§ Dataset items
========

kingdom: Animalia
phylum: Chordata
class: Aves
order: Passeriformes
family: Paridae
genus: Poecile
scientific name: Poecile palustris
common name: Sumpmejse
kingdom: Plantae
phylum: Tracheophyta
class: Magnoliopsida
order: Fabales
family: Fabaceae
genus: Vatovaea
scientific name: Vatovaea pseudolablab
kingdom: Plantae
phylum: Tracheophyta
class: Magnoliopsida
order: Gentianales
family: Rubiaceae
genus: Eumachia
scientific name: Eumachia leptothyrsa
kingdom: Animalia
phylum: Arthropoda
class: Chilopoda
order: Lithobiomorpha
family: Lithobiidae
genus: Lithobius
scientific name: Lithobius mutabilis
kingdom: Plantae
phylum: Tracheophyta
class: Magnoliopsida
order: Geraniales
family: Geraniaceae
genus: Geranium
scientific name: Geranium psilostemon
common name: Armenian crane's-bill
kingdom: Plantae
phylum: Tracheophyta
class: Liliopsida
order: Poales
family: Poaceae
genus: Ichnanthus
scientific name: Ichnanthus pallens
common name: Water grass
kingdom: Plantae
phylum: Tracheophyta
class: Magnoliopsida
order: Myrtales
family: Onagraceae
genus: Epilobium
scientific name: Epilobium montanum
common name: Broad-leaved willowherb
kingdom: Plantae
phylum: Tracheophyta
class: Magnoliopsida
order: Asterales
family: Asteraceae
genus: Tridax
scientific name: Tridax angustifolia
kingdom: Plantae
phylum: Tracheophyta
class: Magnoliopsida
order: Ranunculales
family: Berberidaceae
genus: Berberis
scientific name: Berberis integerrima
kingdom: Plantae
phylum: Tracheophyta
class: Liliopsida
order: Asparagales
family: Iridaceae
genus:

========

§ What you have to do
Write out the lines for every item again, swapping "common name" for "vernacular name" wherever it occurs and leaving all other text unchanged.

§ Task result
kingdom: Animalia
phylum: Chordata
class: Aves
order: Passeriformes
family: Paridae
genus: Poecile
scientific name: Poecile palustris
vernacular name: Sumpmejse
kingdom: Plantae
phylum: Tracheophyta
class: Magnoliopsida
order: Fabales
family: Fabaceae
genus: Vatovaea
scientific name: Vatovaea pseudolablab
kingdom: Plantae
phylum: Tracheophyta
class: Magnoliopsida
order: Gentianales
family: Rubiaceae
genus: Eumachia
scientific name: Eumachia leptothyrsa
kingdom: Animalia
phylum: Arthropoda
class: Chilopoda
order: Lithobiomorpha
family: Lithobiidae
genus: Lithobius
scientific name: Lithobius mutabilis
kingdom: Plantae
phylum: Tracheophyta
class: Magnoliopsida
order: Geraniales
family: Geraniaceae
genus: Geranium
scientific name: Geranium psilostemon
vernacular name: Armenian crane's-bill
kingdom: Plantae
phylum: Tracheophyta
class: Liliopsida
order: Poales
family: Poaceae
genus: Ichnanthus
scientific name: Ichnanthus pallens
vernacular name: Water grass
kingdom: Plantae
phylum: Tracheophyta
class: Magnoliopsida
order: Myrtales
family: Onagraceae
genus: Epilobium
scientific name: Epilobium montanum
vernacular name: Broad-leaved willowherb
kingdom: Plantae
phylum: Tracheophyta
class: Magnoliopsida
order: Asterales
family: Asteraceae
genus: Tridax
scientific name: Tridax angustifolia
kingdom: Plantae
phylum: Tracheophyta
class: Magnoliopsida
order: Ranunculales
family: Berberidaceae
genus: Berberis
scientific name: Berberis integerrima
kingdom: Plantae
phylum: Tracheophyta
class: Liliopsida
order: Asparagales
family: Iridaceae
genus:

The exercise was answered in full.